ウロボロスの世界樹

 その村はカルダという巫女が支配していた。

 今は夜なのか辺りは薄暗く。村の光源は数多にある天幕に立ててある松明と夜空に浮きでた赤い月。
 闇夜の鬱蒼とした森の中に位置を示している。なかなかに広い村。そこは大勢の村人たちがいればごく普通の村なのだが……。
 青白い顔の村の若者たち二人が話をしていた。

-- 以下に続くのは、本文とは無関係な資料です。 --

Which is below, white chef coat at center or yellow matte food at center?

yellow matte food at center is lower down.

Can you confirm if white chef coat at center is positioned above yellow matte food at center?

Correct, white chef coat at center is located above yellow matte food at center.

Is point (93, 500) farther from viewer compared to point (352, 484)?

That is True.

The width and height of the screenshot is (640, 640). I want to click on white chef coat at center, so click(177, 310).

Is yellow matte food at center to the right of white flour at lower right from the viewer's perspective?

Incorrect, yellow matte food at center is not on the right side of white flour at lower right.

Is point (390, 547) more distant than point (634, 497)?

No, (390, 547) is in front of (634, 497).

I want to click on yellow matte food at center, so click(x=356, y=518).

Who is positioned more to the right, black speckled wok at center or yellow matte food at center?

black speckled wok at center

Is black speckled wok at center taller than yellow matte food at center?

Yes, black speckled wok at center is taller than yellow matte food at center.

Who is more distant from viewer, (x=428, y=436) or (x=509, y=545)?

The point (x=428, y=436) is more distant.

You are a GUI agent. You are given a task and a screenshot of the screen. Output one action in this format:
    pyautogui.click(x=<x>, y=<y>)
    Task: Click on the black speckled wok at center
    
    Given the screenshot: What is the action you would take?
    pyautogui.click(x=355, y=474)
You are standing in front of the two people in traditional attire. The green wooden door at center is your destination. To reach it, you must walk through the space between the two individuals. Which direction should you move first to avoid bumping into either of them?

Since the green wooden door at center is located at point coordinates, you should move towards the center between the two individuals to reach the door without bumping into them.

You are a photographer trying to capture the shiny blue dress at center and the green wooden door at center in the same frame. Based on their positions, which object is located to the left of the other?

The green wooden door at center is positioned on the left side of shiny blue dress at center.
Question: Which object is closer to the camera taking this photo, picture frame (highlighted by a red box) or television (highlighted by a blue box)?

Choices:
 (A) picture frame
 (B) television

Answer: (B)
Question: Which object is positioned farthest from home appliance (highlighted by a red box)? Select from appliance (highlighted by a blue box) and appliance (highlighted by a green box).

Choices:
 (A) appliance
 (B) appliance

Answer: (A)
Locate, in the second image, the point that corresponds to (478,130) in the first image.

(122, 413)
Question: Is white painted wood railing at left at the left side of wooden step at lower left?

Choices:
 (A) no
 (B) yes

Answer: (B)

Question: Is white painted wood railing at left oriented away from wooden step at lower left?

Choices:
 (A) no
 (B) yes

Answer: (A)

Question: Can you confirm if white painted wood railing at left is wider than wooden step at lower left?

この森は寒く……だが、二人の顔の青白さは寒さのせいではなかった。
「カルダ様は……今日も生贄が必要だと言われたようだ」
 その唇は不規則に震えていた。
 カルダはこのところ毎日、生贄を求めた。
「次は……私かもな……」
 もう一人は諦観していた。



 ある日のこと……フリーターの赤羽は嵐の中で喫茶店へ止む無く入った。
 店主に勧められたコーヒーは、実は南米の邪悪なシャーマンが呪いをしたコーヒー豆だった。

 唐突に赤羽の周辺で悪夢のような夢の侵食が始まる。

 異変の中、六人が仲間になる。

 昼と夜の怪物ウロボロス(メルクリウス)の蛇が現実を破壊する。
 南米での最終戦争。

「決して夢の中では死んではいけない! 生きろ!」

 フリーターが世界を救う物語。